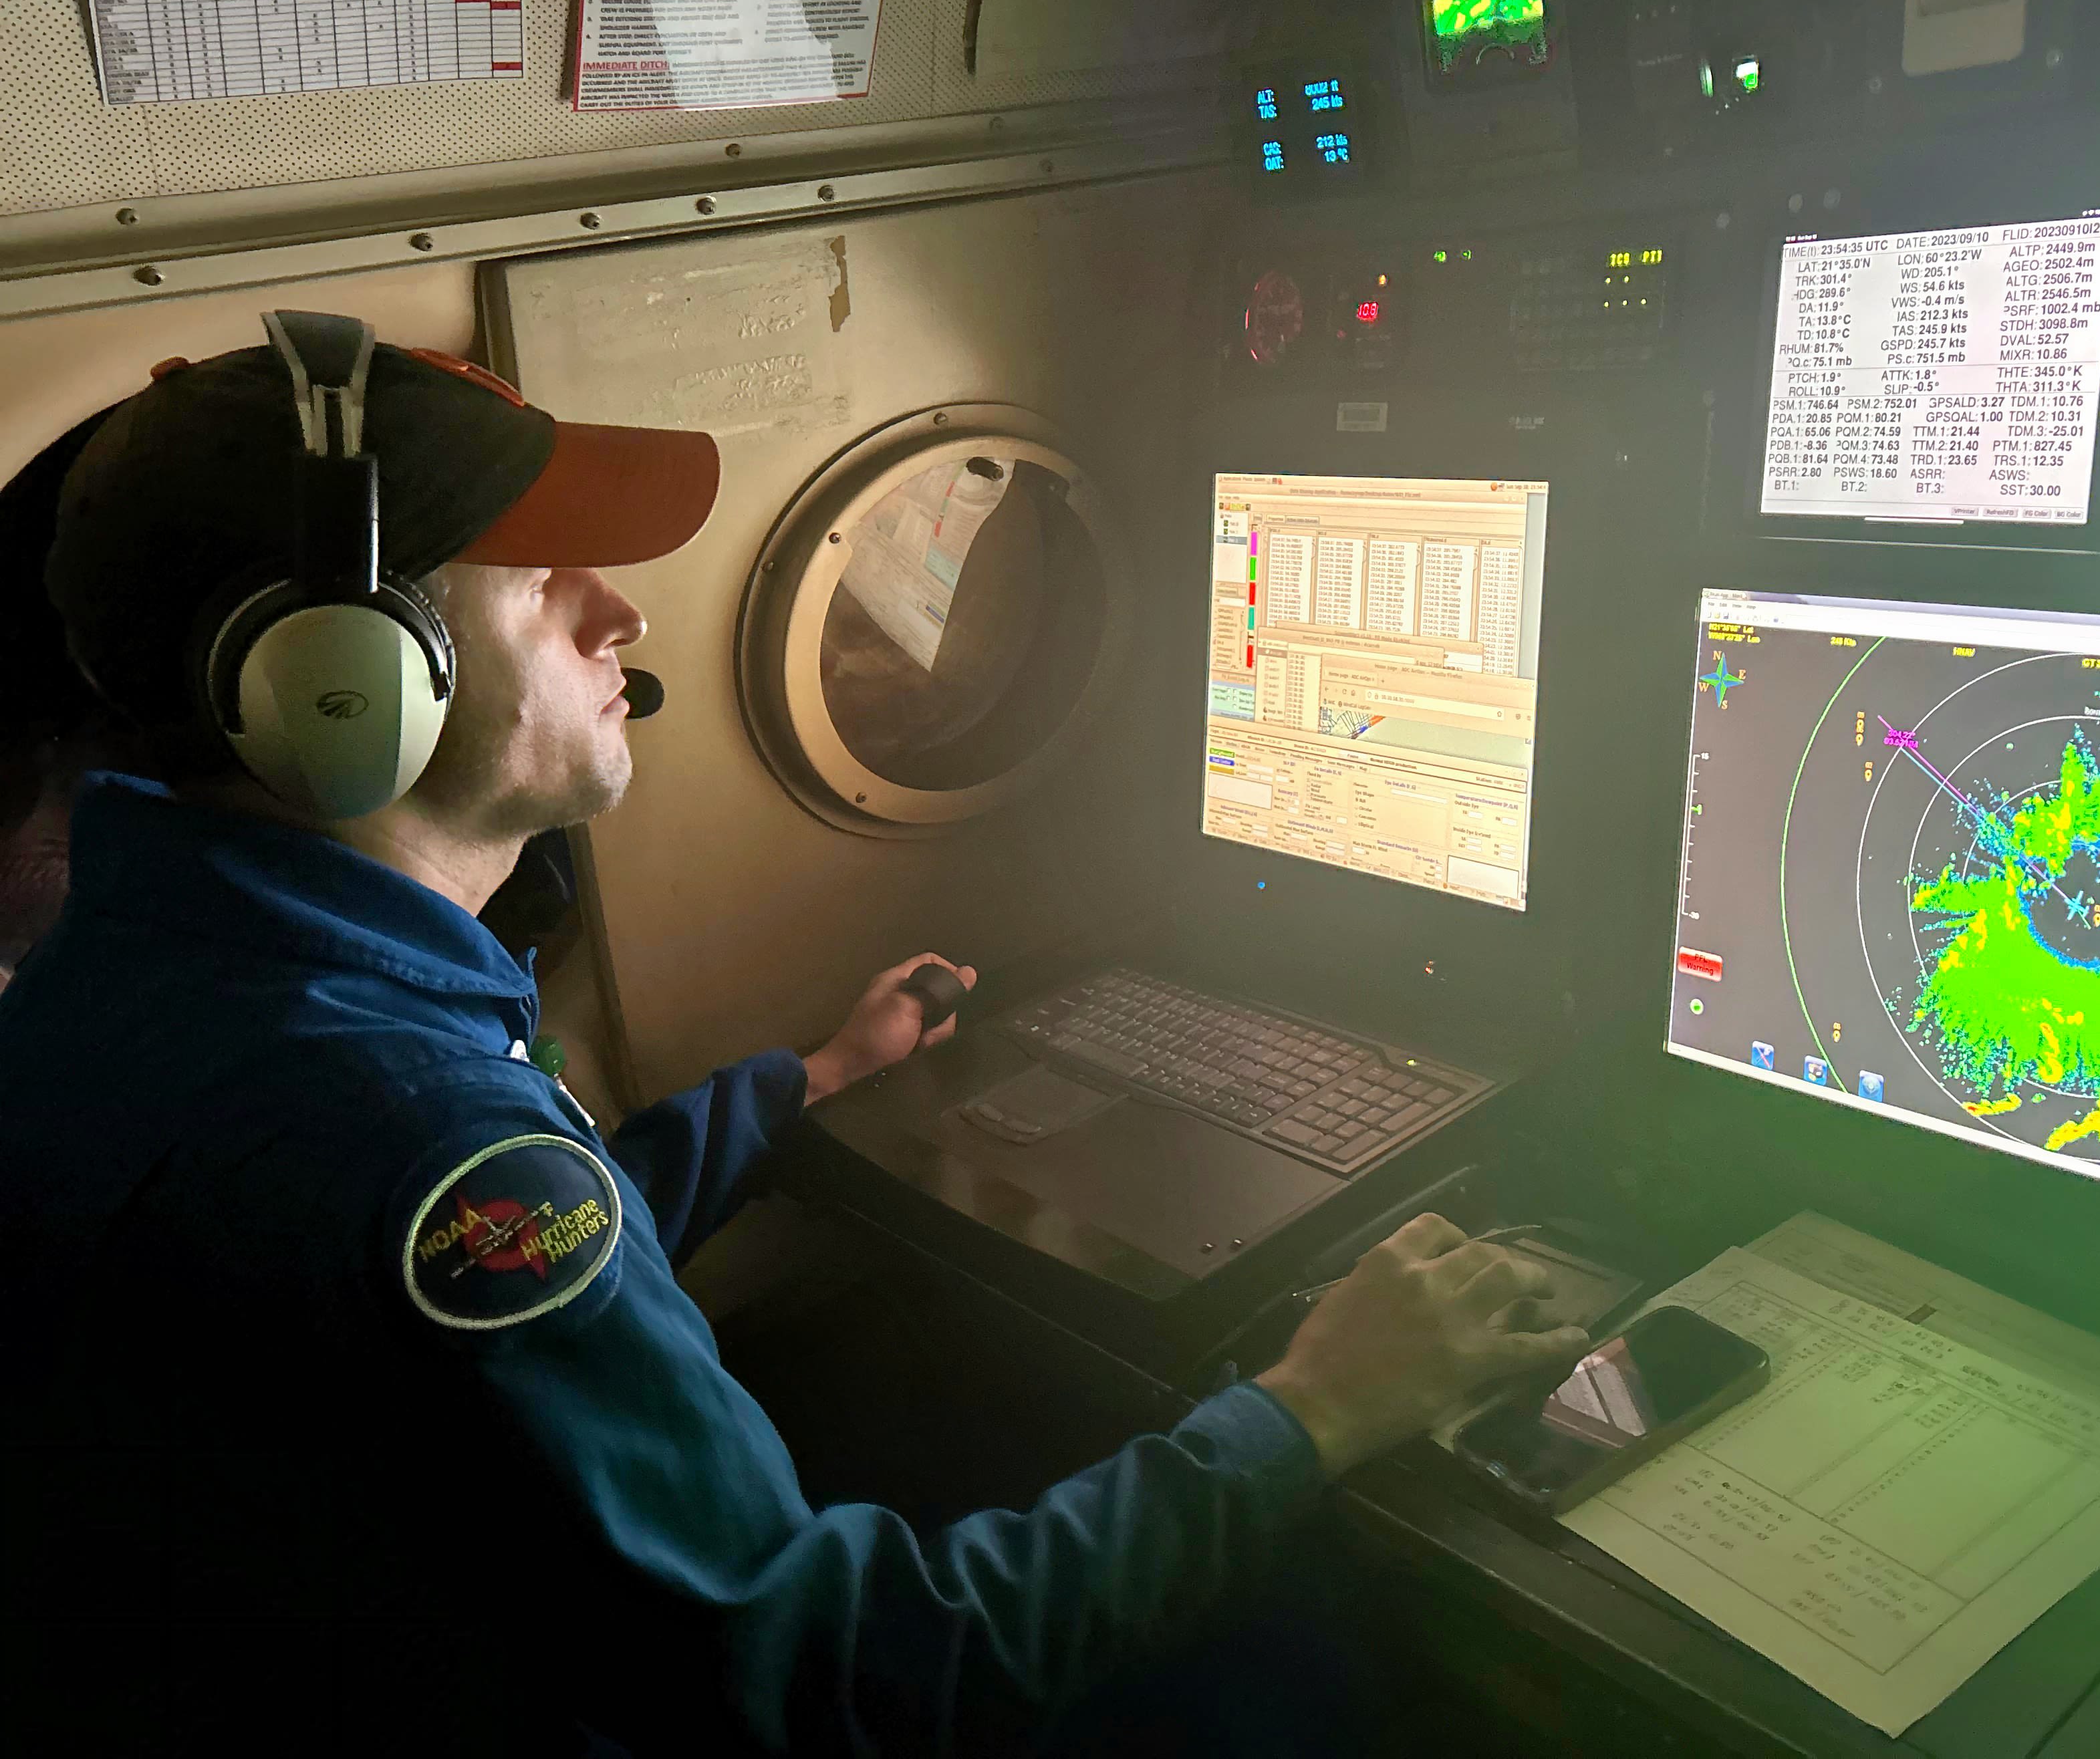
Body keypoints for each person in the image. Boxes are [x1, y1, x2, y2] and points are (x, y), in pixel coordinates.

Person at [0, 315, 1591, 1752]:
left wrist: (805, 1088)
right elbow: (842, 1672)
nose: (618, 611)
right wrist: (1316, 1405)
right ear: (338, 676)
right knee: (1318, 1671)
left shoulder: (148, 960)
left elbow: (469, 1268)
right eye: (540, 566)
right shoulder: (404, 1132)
● ● ● ● ●
## Problem to solve
Could the data above be copied out exactly, with no pictures kept?

## Written answer
Body keypoints for each person in the image. Boxes are [x1, y1, x2, y2] and points are (x, y), in pixel coordinates.

Person at [0, 315, 1591, 1752]:
left wrist: (805, 1088)
right elbow: (842, 1672)
nose: (618, 611)
right wrist: (1316, 1405)
right ear: (338, 676)
right knee: (1318, 1671)
left shoulder: (148, 960)
left elbow: (469, 1268)
right eye: (540, 566)
right shoulder: (404, 1132)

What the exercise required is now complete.